> **DIRECTIONS FOR THIS TASK**
Rewrite every line in the rows below as a numbered list, leaving out any blank lines.

[Collection entries]
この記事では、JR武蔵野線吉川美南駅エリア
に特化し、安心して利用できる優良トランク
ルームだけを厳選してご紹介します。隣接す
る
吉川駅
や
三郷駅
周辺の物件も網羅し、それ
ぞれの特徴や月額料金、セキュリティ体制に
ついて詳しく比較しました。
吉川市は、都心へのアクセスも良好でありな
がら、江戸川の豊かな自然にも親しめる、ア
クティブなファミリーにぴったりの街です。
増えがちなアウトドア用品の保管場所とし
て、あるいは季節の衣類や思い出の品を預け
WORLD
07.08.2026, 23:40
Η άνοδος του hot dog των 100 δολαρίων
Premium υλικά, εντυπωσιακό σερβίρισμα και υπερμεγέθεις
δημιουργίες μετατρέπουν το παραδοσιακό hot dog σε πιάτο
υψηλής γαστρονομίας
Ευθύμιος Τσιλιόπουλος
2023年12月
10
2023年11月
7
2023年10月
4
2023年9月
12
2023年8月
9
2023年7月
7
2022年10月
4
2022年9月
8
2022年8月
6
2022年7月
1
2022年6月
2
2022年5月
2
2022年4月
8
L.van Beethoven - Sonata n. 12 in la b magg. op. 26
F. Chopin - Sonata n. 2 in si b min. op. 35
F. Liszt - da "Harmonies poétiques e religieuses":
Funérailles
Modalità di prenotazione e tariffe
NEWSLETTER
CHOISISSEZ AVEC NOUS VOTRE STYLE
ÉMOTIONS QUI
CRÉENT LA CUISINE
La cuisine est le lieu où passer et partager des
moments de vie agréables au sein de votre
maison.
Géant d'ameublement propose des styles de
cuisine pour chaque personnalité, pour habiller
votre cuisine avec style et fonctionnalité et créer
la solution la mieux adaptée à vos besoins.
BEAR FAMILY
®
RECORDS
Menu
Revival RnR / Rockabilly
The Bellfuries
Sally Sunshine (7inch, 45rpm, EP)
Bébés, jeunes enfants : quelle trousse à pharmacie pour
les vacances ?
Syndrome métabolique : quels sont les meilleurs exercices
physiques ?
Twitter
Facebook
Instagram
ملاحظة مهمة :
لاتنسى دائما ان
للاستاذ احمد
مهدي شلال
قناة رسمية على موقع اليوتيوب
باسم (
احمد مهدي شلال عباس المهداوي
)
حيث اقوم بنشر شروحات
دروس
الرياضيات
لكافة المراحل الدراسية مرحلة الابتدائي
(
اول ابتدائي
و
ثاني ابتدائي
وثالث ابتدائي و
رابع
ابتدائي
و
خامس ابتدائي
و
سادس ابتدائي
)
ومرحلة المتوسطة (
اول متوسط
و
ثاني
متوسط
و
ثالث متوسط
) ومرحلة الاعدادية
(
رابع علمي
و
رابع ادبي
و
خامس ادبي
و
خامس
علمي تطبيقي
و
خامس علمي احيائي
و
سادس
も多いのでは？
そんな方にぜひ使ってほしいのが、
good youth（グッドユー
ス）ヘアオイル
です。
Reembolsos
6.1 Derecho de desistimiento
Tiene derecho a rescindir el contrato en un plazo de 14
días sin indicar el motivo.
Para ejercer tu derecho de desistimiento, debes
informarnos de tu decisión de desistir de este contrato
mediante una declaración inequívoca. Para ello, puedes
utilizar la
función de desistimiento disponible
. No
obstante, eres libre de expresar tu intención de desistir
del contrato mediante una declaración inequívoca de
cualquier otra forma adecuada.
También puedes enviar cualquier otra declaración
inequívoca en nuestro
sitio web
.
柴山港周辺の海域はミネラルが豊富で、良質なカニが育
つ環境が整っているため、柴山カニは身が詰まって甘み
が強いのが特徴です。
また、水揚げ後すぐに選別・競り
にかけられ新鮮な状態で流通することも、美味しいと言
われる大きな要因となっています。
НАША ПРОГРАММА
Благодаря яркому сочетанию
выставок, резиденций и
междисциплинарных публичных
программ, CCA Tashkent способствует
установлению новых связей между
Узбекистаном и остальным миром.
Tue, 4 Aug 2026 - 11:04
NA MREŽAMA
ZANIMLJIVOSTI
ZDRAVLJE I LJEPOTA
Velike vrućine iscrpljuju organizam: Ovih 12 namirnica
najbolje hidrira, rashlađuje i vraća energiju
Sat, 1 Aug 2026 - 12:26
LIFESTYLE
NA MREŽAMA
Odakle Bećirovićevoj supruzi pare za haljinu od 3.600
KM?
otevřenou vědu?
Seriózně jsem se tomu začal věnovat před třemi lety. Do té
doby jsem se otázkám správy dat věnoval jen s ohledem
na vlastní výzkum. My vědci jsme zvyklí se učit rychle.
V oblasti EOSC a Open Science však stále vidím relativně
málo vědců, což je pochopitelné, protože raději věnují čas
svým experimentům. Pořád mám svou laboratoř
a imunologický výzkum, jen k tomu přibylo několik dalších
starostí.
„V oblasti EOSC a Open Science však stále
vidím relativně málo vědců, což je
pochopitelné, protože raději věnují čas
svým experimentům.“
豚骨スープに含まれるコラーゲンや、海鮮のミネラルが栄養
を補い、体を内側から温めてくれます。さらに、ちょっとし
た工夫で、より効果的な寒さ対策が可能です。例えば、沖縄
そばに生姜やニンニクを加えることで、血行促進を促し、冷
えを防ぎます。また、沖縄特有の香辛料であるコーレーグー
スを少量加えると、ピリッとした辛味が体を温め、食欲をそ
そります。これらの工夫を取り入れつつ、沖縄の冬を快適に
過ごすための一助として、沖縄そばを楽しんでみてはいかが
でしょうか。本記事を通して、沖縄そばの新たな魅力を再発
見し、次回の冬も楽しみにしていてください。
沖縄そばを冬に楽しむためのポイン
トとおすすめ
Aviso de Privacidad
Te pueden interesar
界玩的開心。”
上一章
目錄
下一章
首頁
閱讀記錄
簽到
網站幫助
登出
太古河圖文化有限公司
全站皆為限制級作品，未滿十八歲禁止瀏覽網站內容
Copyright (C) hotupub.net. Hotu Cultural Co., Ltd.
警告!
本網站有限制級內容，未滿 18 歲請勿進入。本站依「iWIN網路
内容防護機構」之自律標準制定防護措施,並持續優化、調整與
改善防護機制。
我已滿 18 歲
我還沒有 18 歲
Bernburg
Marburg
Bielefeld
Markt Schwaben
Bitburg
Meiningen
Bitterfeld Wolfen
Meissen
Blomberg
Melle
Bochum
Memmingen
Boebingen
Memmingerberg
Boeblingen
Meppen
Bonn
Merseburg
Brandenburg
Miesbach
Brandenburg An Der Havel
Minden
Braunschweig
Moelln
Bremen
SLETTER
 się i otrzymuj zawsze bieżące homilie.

> **TASK RESPONSE**
1. この記事では、JR武蔵野線吉川美南駅エリア
2. に特化し、安心して利用できる優良トランク
3. ルームだけを厳選してご紹介します。隣接す
4. る
5. 吉川駅
6. や
7. 三郷駅
8. 周辺の物件も網羅し、それ
9. ぞれの特徴や月額料金、セキュリティ体制に
10. ついて詳しく比較しました。
11. 吉川市は、都心へのアクセスも良好でありな
12. がら、江戸川の豊かな自然にも親しめる、ア
13. クティブなファミリーにぴったりの街です。
14. 増えがちなアウトドア用品の保管場所とし
15. て、あるいは季節の衣類や思い出の品を預け
16. WORLD
17. 07.08.2026, 23:40
18. Η άνοδος του hot dog των 100 δολαρίων
19. Premium υλικά, εντυπωσιακό σερβίρισμα και υπερμεγέθεις
20. δημιουργίες μετατρέπουν το παραδοσιακό hot dog σε πιάτο
21. υψηλής γαστρονομίας
22. Ευθύμιος Τσιλιόπουλος
23. 2023年12月
24. 10
25. 2023年11月
26. 7
27. 2023年10月
28. 4
29. 2023年9月
30. 12
31. 2023年8月
32. 9
33. 2023年7月
34. 7
35. 2022年10月
36. 4
37. 2022年9月
38. 8
39. 2022年8月
40. 6
41. 2022年7月
42. 1
43. 2022年6月
44. 2
45. 2022年5月
46. 2
47. 2022年4月
48. 8
49. L.van Beethoven - Sonata n. 12 in la b magg. op. 26
50. F. Chopin - Sonata n. 2 in si b min. op. 35
51. F. Liszt - da "Harmonies poétiques e religieuses":
52. Funérailles
53. Modalità di prenotazione e tariffe
54. NEWSLETTER
55. CHOISISSEZ AVEC NOUS VOTRE STYLE
56. ÉMOTIONS QUI
57. CRÉENT LA CUISINE
58. La cuisine est le lieu où passer et partager des
59. moments de vie agréables au sein de votre
60. maison.
61. Géant d'ameublement propose des styles de
62. cuisine pour chaque personnalité, pour habiller
63. votre cuisine avec style et fonctionnalité et créer
64. la solution la mieux adaptée à vos besoins.
65. BEAR FAMILY
66. ®
67. RECORDS
68. Menu
69. Revival RnR / Rockabilly
70. The Bellfuries
71. Sally Sunshine (7inch, 45rpm, EP)
72. Bébés, jeunes enfants : quelle trousse à pharmacie pour
73. les vacances ?
74. Syndrome métabolique : quels sont les meilleurs exercices
75. physiques ?
76. Twitter
77. Facebook
78. Instagram
79. ملاحظة مهمة :
80. لاتنسى دائما ان
81. للاستاذ احمد
82. مهدي شلال
83. قناة رسمية على موقع اليوتيوب
84. باسم (
85. احمد مهدي شلال عباس المهداوي
86. )
87. حيث اقوم بنشر شروحات
88. دروس
89. الرياضيات
90. لكافة المراحل الدراسية مرحلة الابتدائي
91. (
92. اول ابتدائي
93. و
94. ثاني ابتدائي
95. وثالث ابتدائي و
96. رابع
97. ابتدائي
98. و
99. خامس ابتدائي
100. و
101. سادس ابتدائي
102. )
103. ومرحلة المتوسطة (
104. اول متوسط
105. و
106. ثاني
107. متوسط
108. و
109. ثالث متوسط
110. ) ومرحلة الاعدادية
111. (
112. رابع علمي
113. و
114. رابع ادبي
115. و
116. خامس ادبي
117. و
118. خامس
119. علمي تطبيقي
120. و
121. خامس علمي احيائي
122. و
123. سادس
124. も多いのでは？
125. そんな方にぜひ使ってほしいのが、
126. good youth（グッドユー
127. ス）ヘアオイル
128. です。
129. Reembolsos
130. 6.1 Derecho de desistimiento
131. Tiene derecho a rescindir el contrato en un plazo de 14
132. días sin indicar el motivo.
133. Para ejercer tu derecho de desistimiento, debes
134. informarnos de tu decisión de desistir de este contrato
135. mediante una declaración inequívoca. Para ello, puedes
136. utilizar la
137. función de desistimiento disponible
138. . No
139. obstante, eres libre de expresar tu intención de desistir
140. del contrato mediante una declaración inequívoca de
141. cualquier otra forma adecuada.
142. También puedes enviar cualquier otra declaración
143. inequívoca en nuestro
144. sitio web
145. .
146. 柴山港周辺の海域はミネラルが豊富で、良質なカニが育
147. つ環境が整っているため、柴山カニは身が詰まって甘み
148. が強いのが特徴です。
149. また、水揚げ後すぐに選別・競り
150. にかけられ新鮮な状態で流通することも、美味しいと言
151. われる大きな要因となっています。
152. НАША ПРОГРАММА
153. Благодаря яркому сочетанию
154. выставок, резиденций и
155. междисциплинарных публичных
156. программ, CCA Tashkent способствует
157. установлению новых связей между
158. Узбекистаном и остальным миром.
159. Tue, 4 Aug 2026 - 11:04
160. NA MREŽAMA
161. ZANIMLJIVOSTI
162. ZDRAVLJE I LJEPOTA
163. Velike vrućine iscrpljuju organizam: Ovih 12 namirnica
164. najbolje hidrira, rashlađuje i vraća energiju
165. Sat, 1 Aug 2026 - 12:26
166. LIFESTYLE
167. NA MREŽAMA
168. Odakle Bećirovićevoj supruzi pare za haljinu od 3.600
169. KM?
170. otevřenou vědu?
171. Seriózně jsem se tomu začal věnovat před třemi lety. Do té
172. doby jsem se otázkám správy dat věnoval jen s ohledem
173. na vlastní výzkum. My vědci jsme zvyklí se učit rychle.
174. V oblasti EOSC a Open Science však stále vidím relativně
175. málo vědců, což je pochopitelné, protože raději věnují čas
176. svým experimentům. Pořád mám svou laboratoř
177. a imunologický výzkum, jen k tomu přibylo několik dalších
178. starostí.
179. „V oblasti EOSC a Open Science však stále
180. vidím relativně málo vědců, což je
181. pochopitelné, protože raději věnují čas
182. svým experimentům.“
183. 豚骨スープに含まれるコラーゲンや、海鮮のミネラルが栄養
184. を補い、体を内側から温めてくれます。さらに、ちょっとし
185. た工夫で、より効果的な寒さ対策が可能です。例えば、沖縄
186. そばに生姜やニンニクを加えることで、血行促進を促し、冷
187. えを防ぎます。また、沖縄特有の香辛料であるコーレーグー
188. スを少量加えると、ピリッとした辛味が体を温め、食欲をそ
189. そります。これらの工夫を取り入れつつ、沖縄の冬を快適に
190. 過ごすための一助として、沖縄そばを楽しんでみてはいかが
191. でしょうか。本記事を通して、沖縄そばの新たな魅力を再発
192. 見し、次回の冬も楽しみにしていてください。
193. 沖縄そばを冬に楽しむためのポイン
194. トとおすすめ
195. Aviso de Privacidad
196. Te pueden interesar
197. 界玩的開心。”
198. 上一章
199. 目錄
200. 下一章
201. 首頁
202. 閱讀記錄
203. 簽到
204. 網站幫助
205. 登出
206. 太古河圖文化有限公司
207. 全站皆為限制級作品，未滿十八歲禁止瀏覽網站內容
208. Copyright (C) hotupub.net. Hotu Cultural Co., Ltd.
209. 警告!
210. 本網站有限制級內容，未滿 18 歲請勿進入。本站依「iWIN網路
211. 内容防護機構」之自律標準制定防護措施,並持續優化、調整與
212. 改善防護機制。
213. 我已滿 18 歲
214. 我還沒有 18 歲
215. Bernburg
216. Marburg
217. Bielefeld
218. Markt Schwaben
219. Bitburg
220. Meiningen
221. Bitterfeld Wolfen
222. Meissen
223. Blomberg
224. Melle
225. Bochum
226. Memmingen
227. Boebingen
228. Memmingerberg
229. Boeblingen
230. Meppen
231. Bonn
232. Merseburg
233. Brandenburg
234. Miesbach
235. Brandenburg An Der Havel
236. Minden
237. Braunschweig
238. Moelln
239. Bremen
240. SLETTER
241.  się i otrzymuj zawsze bieżące homilie.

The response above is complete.